TRECHO DO DOCUMENTO:
+===+
Em luta indormida contra os incendiários de uma nova guerra mundial, prevalece a vontade de paz dos povos, cujo movimento organizado se amplia de mais em mais no mundo inteiro. E, contrariamente ao que ocorre no mundo capitalista em decadência, onde a miséria e a insegurança das massas aumentam sem cessar, o campo do socialismo e da paz, com a União Soviética à frente, avança impetuosamente no caminho do progresso, do bem-estar e da cultura.
+===+
Itens listados em um conjunto de dados:
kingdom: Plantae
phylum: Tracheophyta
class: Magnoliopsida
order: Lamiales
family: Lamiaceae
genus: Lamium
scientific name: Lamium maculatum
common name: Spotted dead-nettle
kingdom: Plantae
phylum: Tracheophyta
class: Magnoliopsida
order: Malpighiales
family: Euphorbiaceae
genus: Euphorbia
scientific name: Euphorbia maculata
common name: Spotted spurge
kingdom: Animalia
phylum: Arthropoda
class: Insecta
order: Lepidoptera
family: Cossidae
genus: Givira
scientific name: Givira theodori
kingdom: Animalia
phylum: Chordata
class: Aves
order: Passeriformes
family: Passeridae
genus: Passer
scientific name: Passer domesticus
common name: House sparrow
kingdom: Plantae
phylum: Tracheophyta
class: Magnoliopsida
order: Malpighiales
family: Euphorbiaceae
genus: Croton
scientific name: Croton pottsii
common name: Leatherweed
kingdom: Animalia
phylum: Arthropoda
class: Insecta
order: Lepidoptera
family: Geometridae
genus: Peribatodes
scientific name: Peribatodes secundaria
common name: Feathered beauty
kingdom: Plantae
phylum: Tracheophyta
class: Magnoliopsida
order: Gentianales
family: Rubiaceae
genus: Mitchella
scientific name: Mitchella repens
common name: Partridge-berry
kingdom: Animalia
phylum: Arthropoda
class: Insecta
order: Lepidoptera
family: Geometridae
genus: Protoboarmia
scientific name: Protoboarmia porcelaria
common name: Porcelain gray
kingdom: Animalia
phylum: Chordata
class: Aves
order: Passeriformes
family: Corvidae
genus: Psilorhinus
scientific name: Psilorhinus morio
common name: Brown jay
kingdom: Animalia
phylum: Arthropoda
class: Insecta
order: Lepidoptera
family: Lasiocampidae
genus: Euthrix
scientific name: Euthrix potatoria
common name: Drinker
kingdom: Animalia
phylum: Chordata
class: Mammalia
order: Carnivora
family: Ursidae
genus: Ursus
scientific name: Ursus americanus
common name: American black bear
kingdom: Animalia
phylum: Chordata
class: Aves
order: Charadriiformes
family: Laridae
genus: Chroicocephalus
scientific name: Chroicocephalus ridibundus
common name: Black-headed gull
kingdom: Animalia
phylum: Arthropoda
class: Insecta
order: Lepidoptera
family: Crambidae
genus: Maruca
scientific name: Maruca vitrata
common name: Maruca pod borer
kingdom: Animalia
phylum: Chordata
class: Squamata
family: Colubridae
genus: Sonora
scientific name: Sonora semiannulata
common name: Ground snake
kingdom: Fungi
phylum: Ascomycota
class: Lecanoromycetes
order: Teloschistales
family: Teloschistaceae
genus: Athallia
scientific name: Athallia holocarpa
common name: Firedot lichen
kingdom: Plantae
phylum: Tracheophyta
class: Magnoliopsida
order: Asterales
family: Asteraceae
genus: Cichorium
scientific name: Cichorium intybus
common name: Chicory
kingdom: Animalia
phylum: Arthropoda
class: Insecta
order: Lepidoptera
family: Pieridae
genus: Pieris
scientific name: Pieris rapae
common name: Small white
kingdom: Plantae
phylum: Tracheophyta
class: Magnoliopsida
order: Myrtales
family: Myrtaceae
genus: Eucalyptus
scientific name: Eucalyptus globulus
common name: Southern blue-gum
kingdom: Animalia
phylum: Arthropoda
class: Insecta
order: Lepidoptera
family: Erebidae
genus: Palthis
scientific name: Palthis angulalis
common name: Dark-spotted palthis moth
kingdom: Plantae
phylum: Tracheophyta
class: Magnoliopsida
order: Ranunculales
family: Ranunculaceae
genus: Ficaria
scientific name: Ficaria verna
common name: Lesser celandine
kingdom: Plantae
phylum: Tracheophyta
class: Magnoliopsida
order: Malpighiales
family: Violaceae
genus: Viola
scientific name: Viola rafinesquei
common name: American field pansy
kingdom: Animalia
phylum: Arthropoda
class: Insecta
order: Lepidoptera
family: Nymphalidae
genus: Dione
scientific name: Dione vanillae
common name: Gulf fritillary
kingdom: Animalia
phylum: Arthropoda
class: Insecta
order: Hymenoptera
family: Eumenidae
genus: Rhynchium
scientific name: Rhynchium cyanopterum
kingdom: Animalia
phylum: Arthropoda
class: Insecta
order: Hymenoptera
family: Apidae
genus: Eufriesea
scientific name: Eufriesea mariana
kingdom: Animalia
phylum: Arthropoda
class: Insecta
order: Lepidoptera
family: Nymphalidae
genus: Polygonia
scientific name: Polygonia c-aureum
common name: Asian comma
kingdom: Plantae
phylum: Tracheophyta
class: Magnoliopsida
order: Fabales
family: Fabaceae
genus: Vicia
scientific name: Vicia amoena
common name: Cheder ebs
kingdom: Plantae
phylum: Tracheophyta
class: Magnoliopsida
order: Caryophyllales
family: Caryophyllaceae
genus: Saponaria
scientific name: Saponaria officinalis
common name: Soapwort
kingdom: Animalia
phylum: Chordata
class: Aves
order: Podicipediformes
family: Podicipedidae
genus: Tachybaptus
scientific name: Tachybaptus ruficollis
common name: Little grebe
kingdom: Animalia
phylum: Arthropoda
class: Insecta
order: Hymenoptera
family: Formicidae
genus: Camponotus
+===+
INSTRUÇÃO ESCRITA 1: Segundo o trecho do documento sobre a luta pela paz, qual país está à frente do campo do socialismo e da paz?
INSTRUÇÃO ESCRITA 2:
Indique se cada afirmação abaixo está de acordo com o trecho do documento sobre a luta pela paz, respondendo sim ou não e citando as palavras do trecho que decidem a questão.
(a) O movimento organizado pela paz está diminuindo no mundo.
(b) No mundo capitalista, a miséria e a insegurança das massas aumentam.
(c) O campo do socialismo avança no caminho do progresso.
INSTRUÇÃO ESCRITA 3: Dê continuidade ao trecho do documento sobre a luta pela paz, escrevendo a parte que viria logo depois da última frase apresentada.

RESPOSTA DA TAREFA 1: A União Soviética.

RESPOSTA DA TAREFA 2:
(a) Não: "cujo movimento organizado se amplia de mais em mais no mundo inteiro".
(b) Sim: "onde a miséria e a insegurança das massas aumentam sem cessar".
(c) Sim: "avança impetuosamente no caminho do progresso, do bem-estar e da cultura".

RESPOSTA DA TAREFA 3:
Quanto ao nosso país, caracteriza-se o quadro da situação por uma crescente penetração dos imperialistas norte-americanos, sendo que após a segunda guerra mundial essa penetração assumiu certas formas mais brutais de escravização econômica, política e cultural, com vistas a reduúr o Brasil a mera colônia dos Estados Unidos. As classes dominantes, isto é, os latifundiários e grandes capitalistas no poder, facilitam a execução dos planos imperialistas, acumpliciam-se com os seus objetivos colonizadores e vendem o país, descaradamente, — movidos  que são  por insaciável apetite de lucros e egoísticos interesses de classe. Para se manterem no poder — quaisquer que sejam os meios postos em prática: fraudes eleitorais, terrorismo policial ou golpes de Estado e militares — recorrem as classes dominantes, sempre e sempre, aos dólares e às armas dos seus patrões norte-americanos. Assim foi em 1930, em 1937, em 1945, durante os sucessivos governos de Vargas e Dutra, e ainda recentemente, em 24 de agosto último.

O golpe de 24 de agosto, desfechado em momento de crescente agravação da situação econômica e política, e visando sobretudo a esmagar pelo terror fascista as greves operárias e as lutas populares em ascenso, deixou meridianamente comprovada a brutalidade da intervenção imperialista.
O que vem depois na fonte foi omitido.